Samson Tractor was an American brand of tractors 1900 to 1923, of trucks from 1920 to 1923, and a General Motors brand from 1917 to 1923.

== History ==
The Samson Iron Works were founded in Stockton, California and, after becoming known for building farm tractors, were renamed the Samson Tractor Company in 1916 and again the Samson Sieve-Grip Tractor Company in 1917. In the same year, GM, under the leadership of William C. Durant, purchased the company to enter the market for farm tractors and to emulate the success of Ford Motor Company's highly successful Fordson Model F tractor and others. In 1918, GM bought the Janesville Machine Company of Janesville, Wisconsin, another farm implement producer, for $1,000,000 and decided to concentrate production of both companies in Janesville. In 1919, GM decided to shut down operations in Stockton and run both companies as one operation, the Samson Tractor Company Division of General Motors in Janesville.

So, expectations at GM were high and they lasted mainly on the modern new Samson Model M tractor. Production of the new four wheel tractor started in May, 1919 at a rate of 10 units per day. It was a good machine and, at first, reasonably priced at $650. But that proved soon unprofitable. So, a rise to $840 followed, thus ending all plans to outsell the Fordson. In 1923, GM closed the Samson division.

== Selected Samson tractors ==
Mainstay of the company before the GM takeover was the "Sieve Grip" tractor, a large and heavy three-wheeled vehicle with a low slung chassis on which the engine was placed central between the single front and straked rear wheels. The tractor was available with several engine sizes.

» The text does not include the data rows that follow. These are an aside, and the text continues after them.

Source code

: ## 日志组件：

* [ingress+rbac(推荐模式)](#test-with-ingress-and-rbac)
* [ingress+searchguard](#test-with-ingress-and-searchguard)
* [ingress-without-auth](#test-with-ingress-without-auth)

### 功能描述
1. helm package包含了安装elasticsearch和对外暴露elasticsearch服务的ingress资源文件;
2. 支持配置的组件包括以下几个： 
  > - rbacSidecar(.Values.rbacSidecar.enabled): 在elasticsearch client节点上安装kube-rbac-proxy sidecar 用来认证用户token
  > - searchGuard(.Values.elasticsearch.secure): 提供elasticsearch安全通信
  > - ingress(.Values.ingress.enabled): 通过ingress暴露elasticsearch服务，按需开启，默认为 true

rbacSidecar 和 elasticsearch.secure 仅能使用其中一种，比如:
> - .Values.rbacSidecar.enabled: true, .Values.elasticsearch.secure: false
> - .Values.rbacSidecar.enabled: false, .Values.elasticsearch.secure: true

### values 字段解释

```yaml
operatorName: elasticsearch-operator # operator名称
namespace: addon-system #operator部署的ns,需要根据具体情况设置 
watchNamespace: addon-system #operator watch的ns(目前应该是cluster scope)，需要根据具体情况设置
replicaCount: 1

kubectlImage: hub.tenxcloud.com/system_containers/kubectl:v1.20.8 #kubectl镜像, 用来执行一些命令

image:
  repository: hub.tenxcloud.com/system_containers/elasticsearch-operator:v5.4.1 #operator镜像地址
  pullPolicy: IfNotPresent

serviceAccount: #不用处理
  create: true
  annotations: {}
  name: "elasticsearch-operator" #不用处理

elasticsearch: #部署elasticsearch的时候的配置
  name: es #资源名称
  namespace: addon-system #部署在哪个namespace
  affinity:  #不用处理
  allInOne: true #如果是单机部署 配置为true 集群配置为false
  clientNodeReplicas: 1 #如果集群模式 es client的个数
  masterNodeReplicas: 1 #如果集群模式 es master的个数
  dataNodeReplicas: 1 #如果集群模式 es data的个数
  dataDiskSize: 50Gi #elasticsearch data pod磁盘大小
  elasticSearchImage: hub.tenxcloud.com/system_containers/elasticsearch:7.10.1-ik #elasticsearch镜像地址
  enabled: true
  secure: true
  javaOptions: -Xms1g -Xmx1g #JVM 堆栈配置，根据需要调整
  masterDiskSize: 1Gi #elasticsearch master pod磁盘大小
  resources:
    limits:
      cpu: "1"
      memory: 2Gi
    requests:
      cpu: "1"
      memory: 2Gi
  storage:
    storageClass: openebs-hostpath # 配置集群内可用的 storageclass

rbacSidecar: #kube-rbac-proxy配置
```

- 1914 Samson Sieve Grip 6-12; 6/12 hp single-cylinder engine
- 1915 Samson Sieve Grip 10-25; 10/25 hp GMC engine
- Samson Sieve Grip 12-25; 12/25 hp
- Samson Sieve Grip Model 30X (GM)
- Samson Model S-25
- 1918 Samson Model M; 4 wheel unit frame design; GM
- Samson Model D, a.k.a. Samson Motor Cultivator; "Iron Horse" (attachable to implements, no seat, walk behind type)

== Trucks and a car ==
In addition to building tractors, Samson made trucks and attempted to produce an automobile as well. The Samson truck was built from 1920 to 1923 as a ¾ ton and a 1¼ ton model. It was powered by a Chevrolet 26 bhp engine that had been developed for the Chevrolet 490 passenger car. Success was limited, though.

Development for the passenger car started at about the same time. The car was intended as being "the first and only farm-designed car", meaning that it would meet the farmer's requirements better than the competition, and was named the "Whole Family Car", as it seated up to nine passengers. The conventional steel ladder frame had a wheelbase of 118 in. The rear bench seat and jump seats of this touring car were quickly removable, thus providing ample payload. Power was delivered by the Chevrolet FB four-cylinder engine, rated at 37 bhp. General Motors announced this new automobile in 1919 and planned to build 2,250 units in its first season and 5,000 for 1920. However, pnly one prototype was built, making the Samson the only car ever that GM announced but never produced.

In 1923, General Motors closed the unprofitable Samson division, transferring the Janesville assembly plant to Chevrolet division. Chevrolet and GMC trucks and SUVs continued to be built at that plant until December 2008, when GM closed the 89-year-old plant as part of its restructuring.